Print every line of the listing below, starting with the line that holds "Aumentar cantidad" and going on through the line that holds "5 días hábiles", both included, and print nothing else.

### RECORDS PROVIDED
━━━
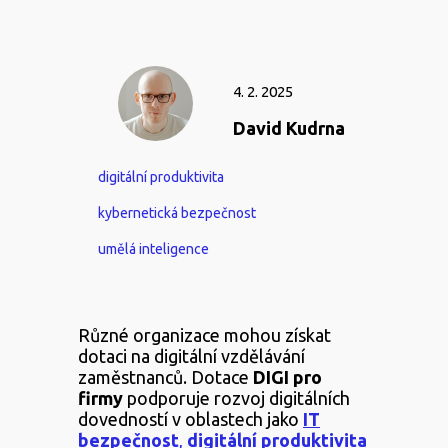
4. 2. 2025
David Kudrna
digitální produktivita
kybernetická bezpečnost
umělá inteligence
Různé organizace mohou získat
dotaci na digitální vzdělávání
zaměstnanců. Dotace
DIGI pro
firmy
podporuje rozvoj digitálních
dovedností v oblastech jako
IT
bezpečnost
,
digitální produktivita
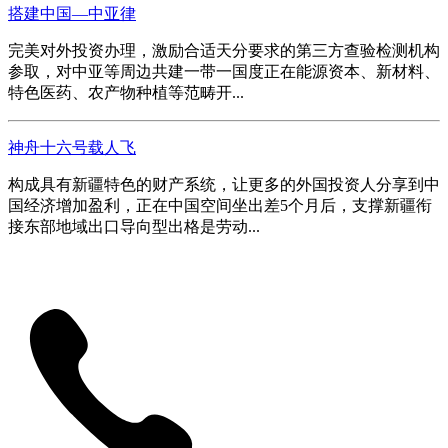
搭建中国—中亚律
完美对外投资办理，激励合适天分要求的第三方查验检测机构
参取，对中亚等周边共建一带一国度正在能源资本、新材料、
特色医药、农产物种植等范畴开...
神舟十六号载人飞
构成具有新疆特色的财产系统，让更多的外国投资人分享到中
国经济增加盈利，正在中国空间坐出差5个月后，支撑新疆衔
接东部地域出口导向型出格是劳动...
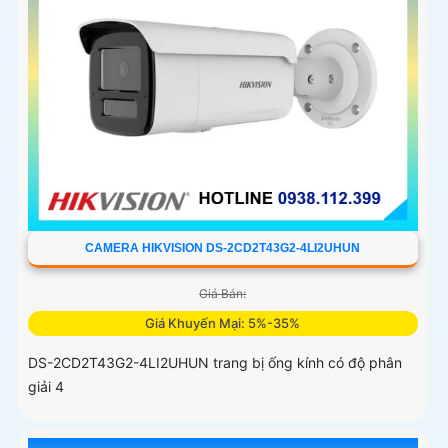
CAMERA HIKVISION DS-2CD2T43G2-4LI2UHUN
Giá Bán:
Giá Khuyến Mại: 5%-35%
DS-2CD2T43G2-4LI2UHUN trang bị ống kính có độ phân
giải 4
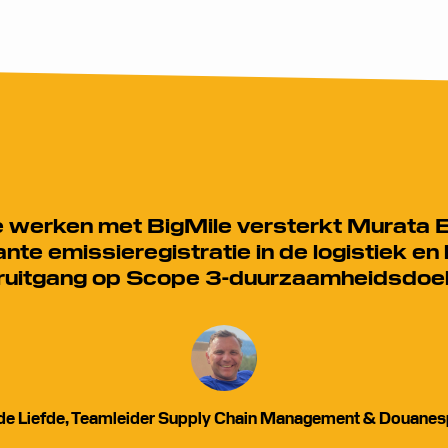
 werken met BigMile versterkt Murata Eu
nte emissieregistratie in de logistiek en
ruitgang op Scope 3-duurzaamheidsdoel
 de Liefde, Teamleider Supply Chain Management & Douanesp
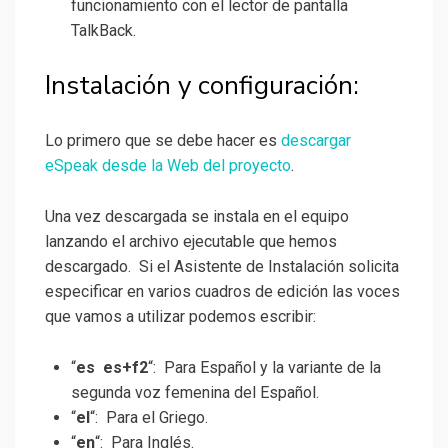
funcionamiento con el lector de pantalla
TalkBack.
Instalación y configuración:
Lo primero que se debe hacer es
descargar
eSpeak desde la Web del proyecto
.
Una vez descargada se instala en el equipo
lanzando el archivo ejecutable que hemos
descargado. Si el Asistente de Instalación solicita
especificar en varios cuadros de edición las voces
que vamos a utilizar podemos escribir:
“
es es+f2
“: Para Español y la variante de la
segunda voz femenina del Español.
“
el
“: Para el Griego.
“
en
“: Para Inglés.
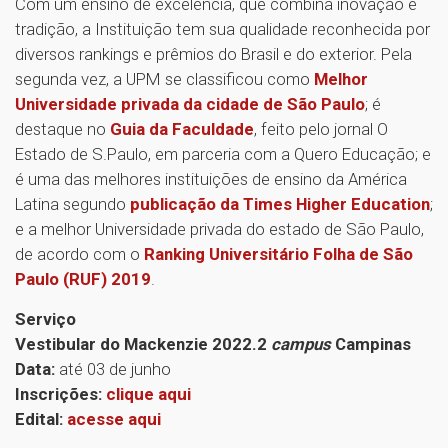
Com um ensino de excelência, que combina inovação e
tradição, a Instituição tem sua qualidade reconhecida por
diversos rankings e prêmios do Brasil e do exterior. Pela
segunda vez, a UPM se classificou como
Melhor
Universidade privada da cidade de São Paulo
; é
destaque no
Guia da Faculdade
, feito pelo jornal O
Estado de S.Paulo, em parceria com a Quero Educação; e
é uma das melhores instituições de ensino da América
Latina segundo
publicação da Times Higher Education
;
e a melhor Universidade privada do estado de São Paulo,
de acordo com o
Ranking Universitário Folha de São
Paulo (RUF) 2019
.
Serviço
Vestibular do Mackenzie 2022.2
campus
Campinas
Data:
até 03 de junho
Inscrições:
clique aqui
Edital:
acesse aqui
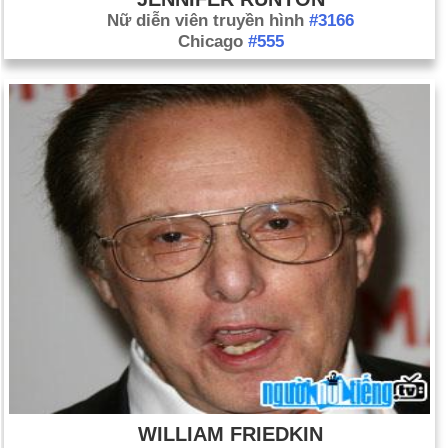
Nữ diễn viên truyền hình
#3166
Chicago
#555
WILLIAM FRIEDKIN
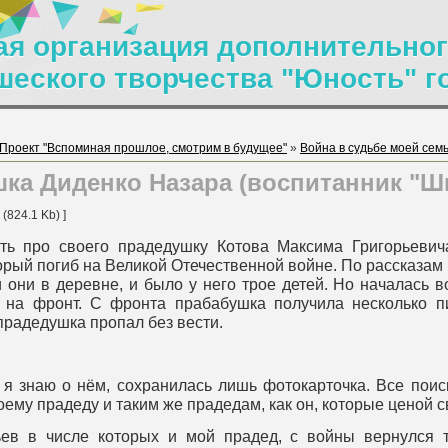
я организация дополнительног
шеского творчества "Юность" г
Проект "Вспоминая прошлое, смотрим в будущее"
»
Война в судьбе моей сем
ка Диденко Назара (воспитанник "Ш
(824.1 Kb) ]
ать про своего прадедушку Котова Максима Григорьевич
орый погиб на Великой Отечественной войне. По рассказам
 они в деревне, и было у него трое детей. Но началась 
 на фронт. С фронта прабабушка получила несколько пи
прадедушка пропал без вести.
о я знаю о нём, сохранилась лишь фотокарточка. Все поис
оему прадеду и таким же прадедам, как он, которые ценой 
ьев в числе которых и мой прадед, с войны вернулся 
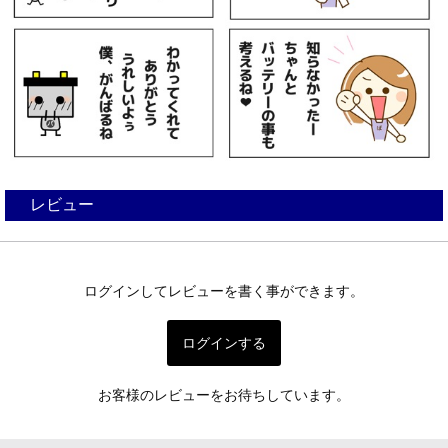
レビュー
ログインしてレビューを書く事ができます。
ログインする
お客様のレビューをお待ちしています。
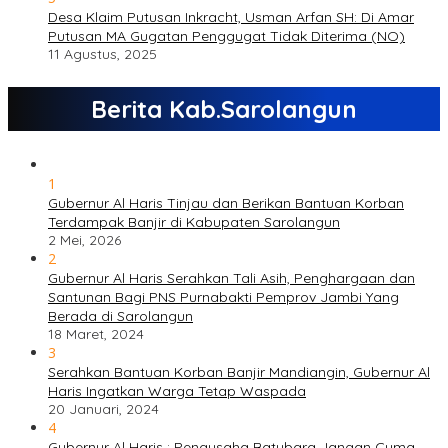
Desa Klaim Putusan Inkracht, Usman Arfan SH: Di Amar
Putusan MA Gugatan Penggugat Tidak Diterima (NO)
11 Agustus, 2025
Berita Kab.Sarolangun
1
Gubernur Al Haris Tinjau dan Berikan Bantuan Korban
Terdampak Banjir di Kabupaten Sarolangun
2 Mei, 2026
2
Gubernur Al Haris Serahkan Tali Asih, Penghargaan dan
Santunan Bagi PNS Purnabakti Pemprov Jambi Yang
Berada di Sarolangun
18 Maret, 2024
3
Serahkan Bantuan Korban Banjir Mandiangin, Gubernur Al
Haris Ingatkan Warga Tetap Waspada
20 Januari, 2024
4
Gubernur Al Haris : Pengusaha Batubara Jangan Cuma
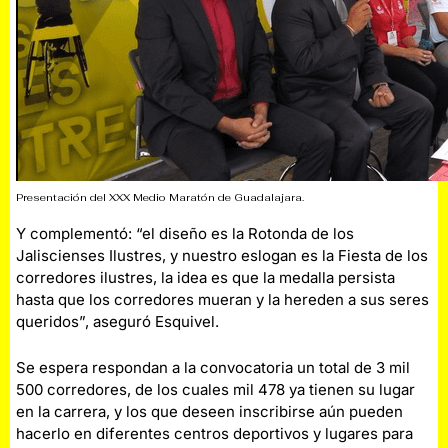
Presentación del XXX Medio Maratón de Guadalajara.
Y complementó: “el diseño es la Rotonda de los
Jaliscienses Ilustres, y nuestro eslogan es la Fiesta de los
corredores ilustres, la idea es que la medalla persista
hasta que los corredores mueran y la hereden a sus seres
queridos”, aseguró Esquivel.
Se espera respondan a la convocatoria un total de 3 mil
500 corredores, de los cuales mil 478 ya tienen su lugar
en la carrera, y los que deseen inscribirse aún pueden
hacerlo en diferentes centros deportivos y lugares para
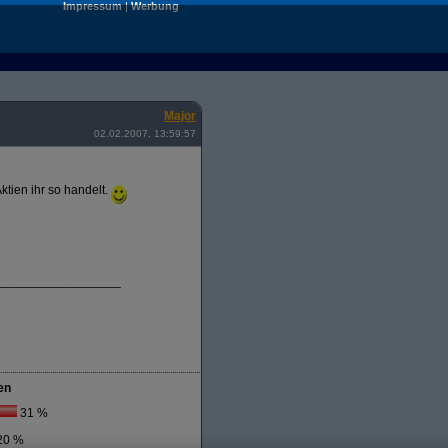
Impressum
|
Werbung
Major
02.02.2007, 13:59:57
ktien ihr so handelt.
__________________
en
31 %
20 %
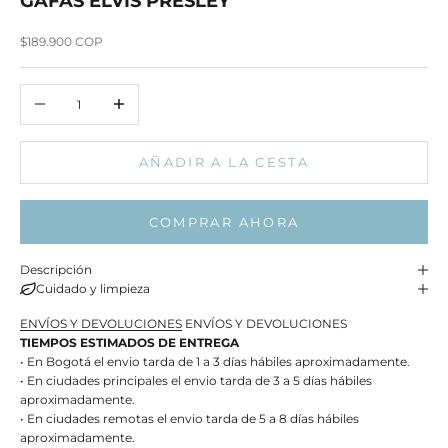
GAFAS ELVIS PRESLEY
Precio de oferta
$189.900 COP
Reducir cantidad
Aumentar cantidad
AÑADIR A LA CESTA
COMPRAR AHORA
Descripción
Cuidado y limpieza
ENVÍOS Y DEVOLUCIONES
ENVÍOS Y DEVOLUCIONES
TIEMPOS ESTIMADOS DE ENTREGA
• En Bogotá el envio tarda de 1 a 3 días hábiles aproximadamente.
• En ciudades principales el envio tarda de 3 a 5 días hábiles
aproximadamente.
• En ciudades remotas el envio tarda de 5 a 8 días hábiles
aproximadamente.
━━━
### RESPONSE TO THE EXERCISE
Aumentar cantidad
AÑADIR A LA CESTA
COMPRAR AHORA
Descripción
Cuidado y limpieza
ENVÍOS Y DEVOLUCIONES
ENVÍOS Y DEVOLUCIONES
TIEMPOS ESTIMADOS DE ENTREGA
• En Bogotá el envio tarda de 1 a 3 días hábiles aproximadamente.
• En ciudades principales el envio tarda de 3 a 5 días hábiles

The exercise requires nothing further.